• DOCUMENT EXCERPT:
....

George Randolph Barse Jr. (July 31, 1861 – February 25, 1938) was an American artist and illustrator.

Born in Detroit, Michigan, Barse attended public schools in Kansas City, Missouri and went to Paris in 1878, where he spent five years training at the École nationale supérieure des Beaux-Arts in the atelier of Alexandre Cabanel, and at the Académie Julian under Jules Joseph Lefebvre and Gustave Boulanger.

Barse returned to the United States for a few years, partly in New York and partly in the Texas Panhandle, before returning to Europe in 1889. His six years in Italy included his marriage to Italian model Rosina Ferrara, muse of John Singer Sargent and others, in 1891. They were married until her death from pneumonia in 1934.

....

• WHAT YOU WILL DO:
1. From the biography of George Randolph Barse Jr.:
(a) In what city was Barse born?
(b) In whose atelier did he train at the École nationale supérieure des Beaux-Arts?
(c) What caused the death of his wife, and in what year did she die?
2. Could you continue the biography of George Randolph Barse Jr. from its last sentence?

• GIVEN MATERIAL:
....

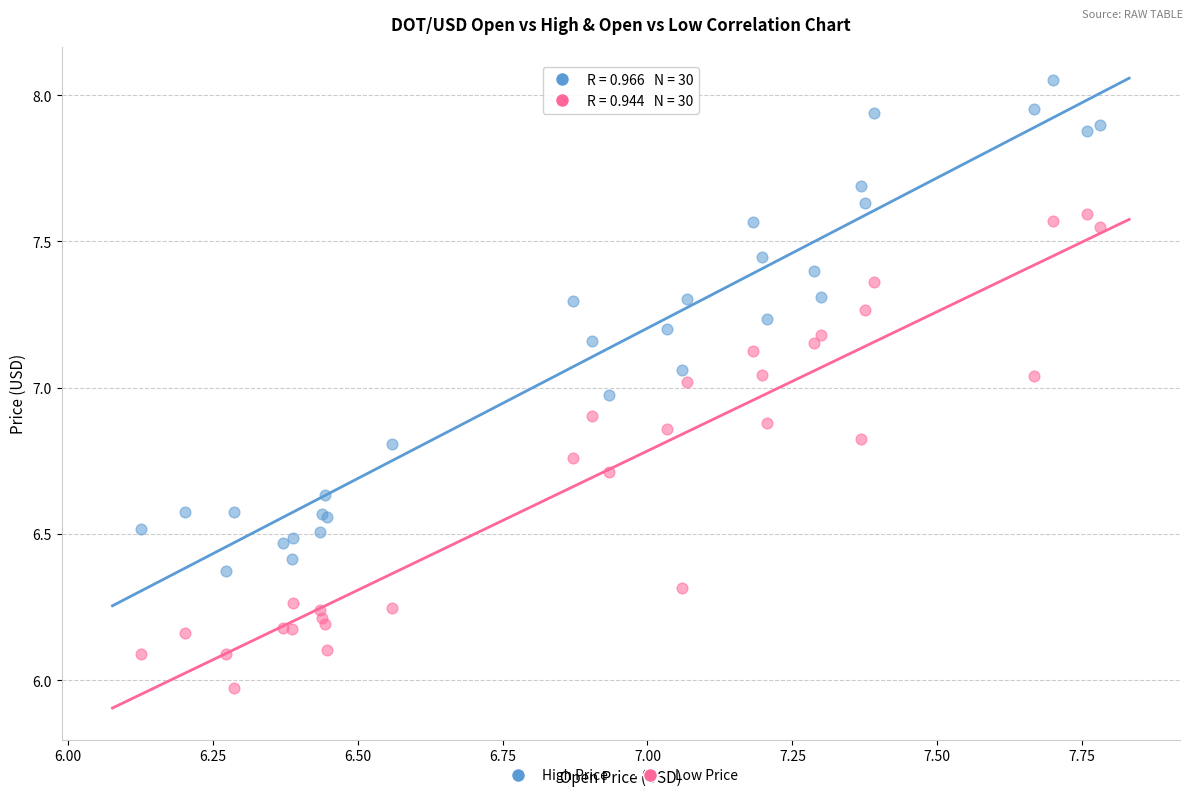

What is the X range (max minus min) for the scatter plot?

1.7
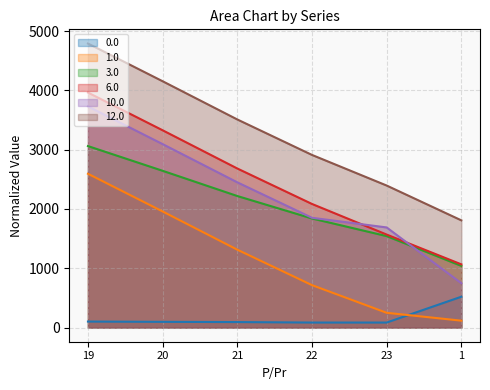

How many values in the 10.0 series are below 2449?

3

....

• ANSWER SET:
1.
(a) Detroit, Michigan
(b) Alexandre Cabanel's
(c) Pneumonia, in 1934

2.
In 1895 Barse received his best-known commission, eight allegorical panels for the Library of Congress. That same year, he received the First Hallgarten Prize from the National Academy of Design. He was elected into the National Academy of Design in 1898 as an associate member, and became a full member in 1900. He also taught a class in life drawing at the Art Students League of New York. From 1904 he was based in Katonah, New York.

Barse committed suicide by carbon monoxide poisoning four years after his wife's death. As a result of his friendship with Hattie Bishop Speed, many of his works are held at the Speed Art Museum in Louisville, Kentucky.